What this exercise asks:
1) According to the innovation article, what approach does Vanguard add to top-down initiatives to speed delivery of its highest value objectives?
2) Extract the passage from the innovation article word for word, beginning at the words "Vanguard Tech" and stopping after "the front lines?".

Text for analysis:

·····

Innovation doesn’t need to wait for a “unicorn event”

Published in

Vanguard Tech

10 min readNov 15, 2023

In many complex organizations, the road from innovation to execution can present a multifaceted challenge. While top-down initiatives from leadership are indispensable for shaping the future of the IT landscape, these initiatives can often face hurdles at the operational level, such as urgent security vulnerabilities, infrastructure provisioning delays, or service downtime. Additionally, the rapid pace of technological evolution creates a race against time before moving on to the next innovation in the pipeline.

At Vanguard, we believe in the addition of a bottom-up approach to innovation to accelerate the delivery of our highest value objectives. Who is better equipped to tackle the day-to-day issues slowing down teams than those on the front lines?

In this article, we will walk through an example of one project that grew from a local idea to enterprise-wide adoption. By examining the key cultural factors that facilitated this growth, we aim to shed light on how a “two-way street” approach to innovation can unlock immense organizational potential.

·····

Records shown:

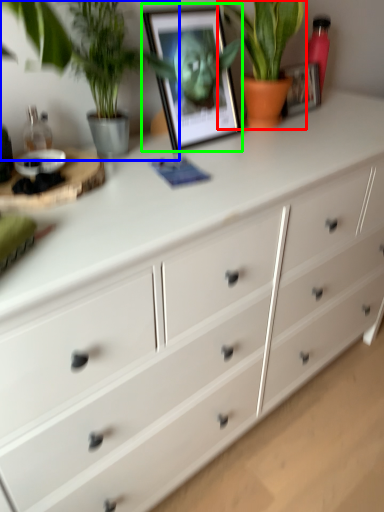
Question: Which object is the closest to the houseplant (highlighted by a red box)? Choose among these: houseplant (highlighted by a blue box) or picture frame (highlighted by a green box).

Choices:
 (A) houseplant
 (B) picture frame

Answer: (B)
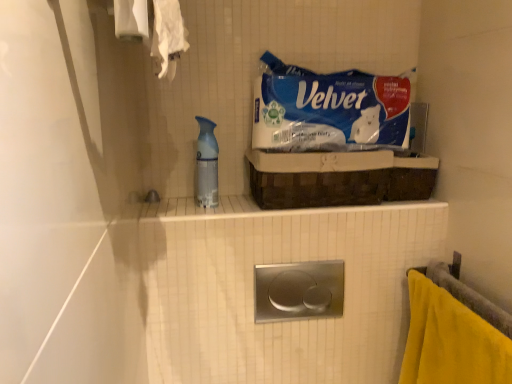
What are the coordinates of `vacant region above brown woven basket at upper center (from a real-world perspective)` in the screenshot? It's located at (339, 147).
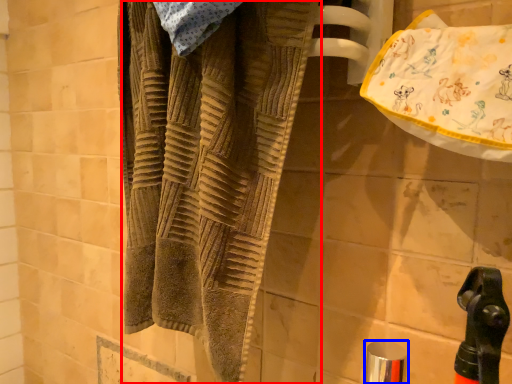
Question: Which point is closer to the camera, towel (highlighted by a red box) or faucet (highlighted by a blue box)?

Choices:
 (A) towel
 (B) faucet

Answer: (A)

·····

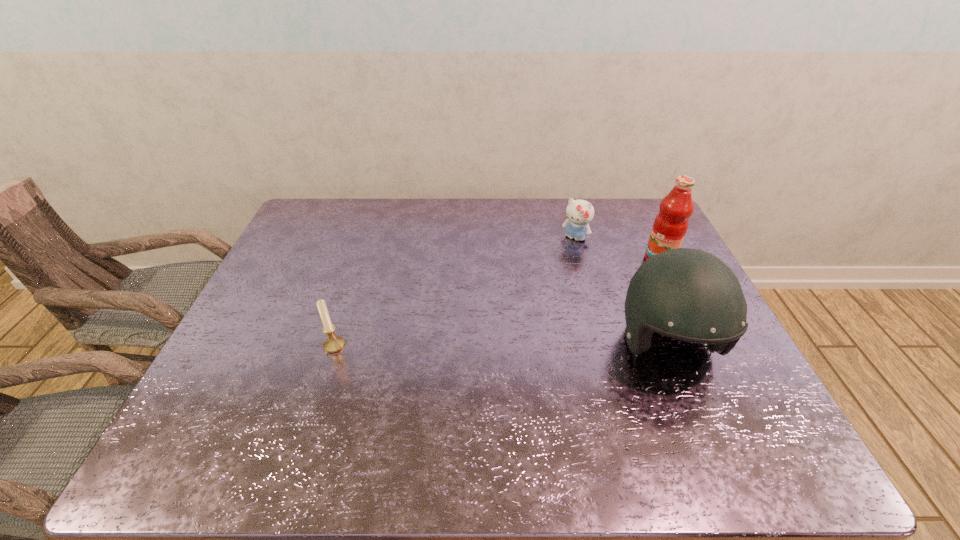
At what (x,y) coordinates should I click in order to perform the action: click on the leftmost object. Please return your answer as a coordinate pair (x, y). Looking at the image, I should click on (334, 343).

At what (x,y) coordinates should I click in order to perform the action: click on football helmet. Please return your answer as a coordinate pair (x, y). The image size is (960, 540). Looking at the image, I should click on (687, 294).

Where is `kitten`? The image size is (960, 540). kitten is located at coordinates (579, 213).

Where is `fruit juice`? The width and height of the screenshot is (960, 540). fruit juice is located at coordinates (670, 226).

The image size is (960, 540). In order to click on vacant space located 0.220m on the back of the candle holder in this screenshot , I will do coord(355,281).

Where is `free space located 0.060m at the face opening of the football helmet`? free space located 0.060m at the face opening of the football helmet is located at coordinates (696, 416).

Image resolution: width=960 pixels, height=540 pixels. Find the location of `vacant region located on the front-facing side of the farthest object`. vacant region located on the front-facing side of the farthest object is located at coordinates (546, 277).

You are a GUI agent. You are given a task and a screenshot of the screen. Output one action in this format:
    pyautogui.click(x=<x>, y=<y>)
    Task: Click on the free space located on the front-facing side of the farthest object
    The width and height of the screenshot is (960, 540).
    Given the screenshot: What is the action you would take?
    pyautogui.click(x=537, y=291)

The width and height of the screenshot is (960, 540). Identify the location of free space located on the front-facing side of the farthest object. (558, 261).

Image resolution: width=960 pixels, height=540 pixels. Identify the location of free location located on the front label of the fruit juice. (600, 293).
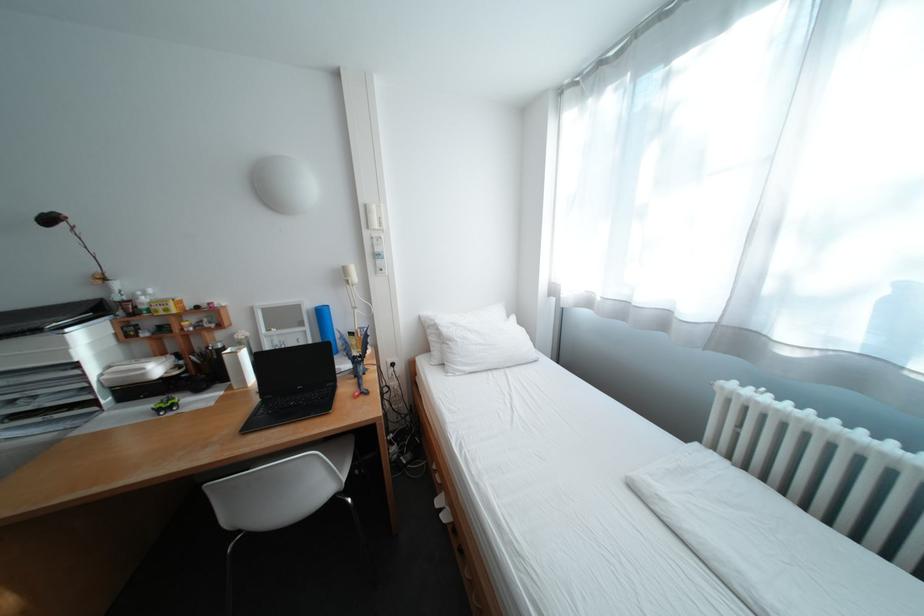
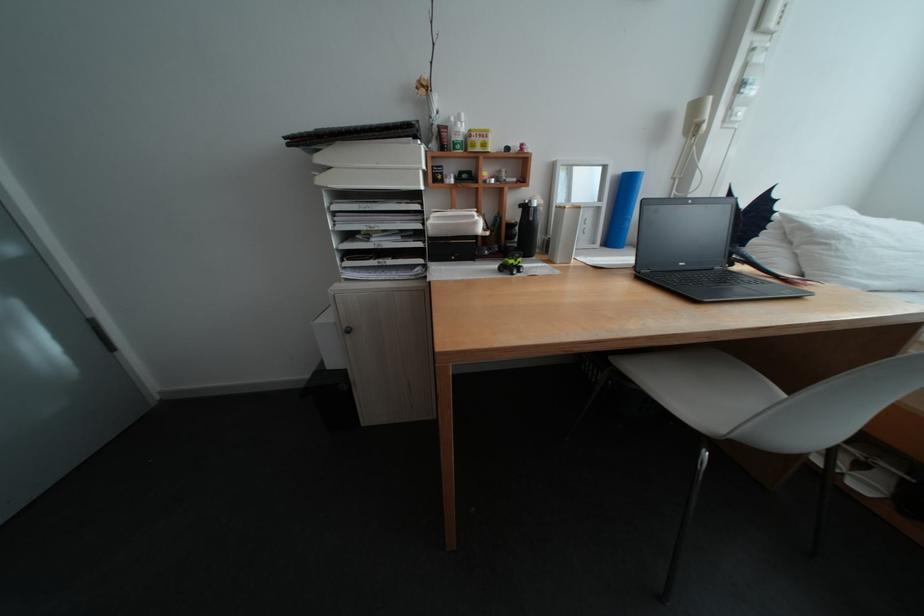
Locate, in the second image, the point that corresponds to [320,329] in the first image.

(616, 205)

·····

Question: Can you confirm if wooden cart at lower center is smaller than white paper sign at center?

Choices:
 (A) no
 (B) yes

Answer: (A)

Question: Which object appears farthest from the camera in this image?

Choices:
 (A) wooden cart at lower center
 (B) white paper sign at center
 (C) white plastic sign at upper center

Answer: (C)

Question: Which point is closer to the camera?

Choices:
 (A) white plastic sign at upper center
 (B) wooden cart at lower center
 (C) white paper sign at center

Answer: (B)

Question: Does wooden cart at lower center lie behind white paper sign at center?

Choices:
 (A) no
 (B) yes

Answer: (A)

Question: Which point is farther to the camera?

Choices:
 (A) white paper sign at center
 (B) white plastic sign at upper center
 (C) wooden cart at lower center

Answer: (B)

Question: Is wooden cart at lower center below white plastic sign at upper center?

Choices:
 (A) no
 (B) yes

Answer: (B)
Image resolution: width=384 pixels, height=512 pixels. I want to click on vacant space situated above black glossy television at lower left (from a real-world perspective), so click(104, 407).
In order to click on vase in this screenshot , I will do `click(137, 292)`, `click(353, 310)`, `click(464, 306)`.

·····

List of solutions:
1) A bottom-up approach to innovation.

2)
Vanguard Tech

10 min readNov 15, 2023

In many complex organizations, the road from innovation to execution can present a multifaceted challenge. While top-down initiatives from leadership are indispensable for shaping the future of the IT landscape, these initiatives can often face hurdles at the operational level, such as urgent security vulnerabilities, infrastructure provisioning delays, or service downtime. Additionally, the rapid pace of technological evolution creates a race against time before moving on to the next innovation in the pipeline.

At Vanguard, we believe in the addition of a bottom-up approach to innovation to accelerate the delivery of our highest value objectives. Who is better equipped to tackle the day-to-day issues slowing down teams than those on the front lines?